I tried reshooting my flats after the 12th frame. This time I used the electroluminescent flatfield panel I put together for the A-P refractor. I combined it with the 2-stage diffuser I normally use with the Ritchey. Two tenths of a second makes a decently illuminated flat. It seems to have worked at least as well as the 2-stage diffuser by itself. No, the undersized illuminator produces complex renderings of dust donuts which result in both bright and dark artifacts when used as a flat. Don't do this. Tonight's flats look good but they are ineffective in controlling dust donuts and other defects of illumination. I'm doing the best I can by manually removing those artifacts, but the result is crude and harsh. Found! When combining flats, don't get fancy. Average them. Just average them. No sigma clips etc. The electroluminescent panel does not work well, as noted, but diffused sky flats from last evening work very well when properly combined.
With 50x the signal and plenty of expertise, Adam's photo is as smooth and subtle as mine is not. Anyway, it's a sure thing that the ghosts and stellar winds near vdB141 are within reach. I just need more exposure, as usual.
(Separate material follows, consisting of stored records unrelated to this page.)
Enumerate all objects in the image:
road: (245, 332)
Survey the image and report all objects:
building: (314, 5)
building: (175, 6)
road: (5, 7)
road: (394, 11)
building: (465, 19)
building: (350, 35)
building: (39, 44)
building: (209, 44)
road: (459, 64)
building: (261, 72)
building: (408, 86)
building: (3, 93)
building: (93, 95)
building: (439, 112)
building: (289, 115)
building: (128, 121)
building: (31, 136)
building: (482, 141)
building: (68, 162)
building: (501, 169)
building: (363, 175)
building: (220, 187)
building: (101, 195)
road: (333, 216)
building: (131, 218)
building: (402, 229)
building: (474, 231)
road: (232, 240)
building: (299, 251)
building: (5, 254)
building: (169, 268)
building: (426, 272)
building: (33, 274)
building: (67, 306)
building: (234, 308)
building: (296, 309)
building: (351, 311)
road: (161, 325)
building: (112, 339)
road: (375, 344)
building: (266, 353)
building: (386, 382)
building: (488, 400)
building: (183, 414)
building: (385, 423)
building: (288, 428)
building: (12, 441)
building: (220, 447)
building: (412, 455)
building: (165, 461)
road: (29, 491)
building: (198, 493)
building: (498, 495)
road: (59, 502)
Cepheus gets too low to keep shooting by 10:30, which is just when NGC 891 approaches the meridian and moves clear of bird feeder tree. I slewed there, refined focus (1.7" FWHM), and added one more night's data, 5 hours under steady, reasonably transparent skies. With this addition, the pile has reached a milestone. It's my first day-long exposure:
NGC 891
Total exposure: one day
(24h30m)
Except where noted, deep-sky photos are made with an SBIG ST2000XM CCD behind a 10-inch Astro-Tech Ritchey-Chretien carried on an Astro-Physics Mach1GTO. The CCD is equipped with Baader LRGB and 7nm H-a filters. A Meade DSI Pro monochrome camera looking through a modified Orion off-axis guider keeps the OTA pointed in the right direction. The imaging camera is controlled via Nebulosity 2; the guide camera is operated by PHD Guide 1.13, both by Stark Labs. The stock focuser on the AT10RC has been augmented with Robofocus 3.0.9 using adapters turned on the lathe downstairs. Maxim DL5.12 performs image calibration, alignment, and stacking; Photoshop CS4 and FocusMagic 3.0.2 take it from there. Gradient Xterminator by Russell Croman and Astronomy Tools by Noel Carboni see their share of work, too.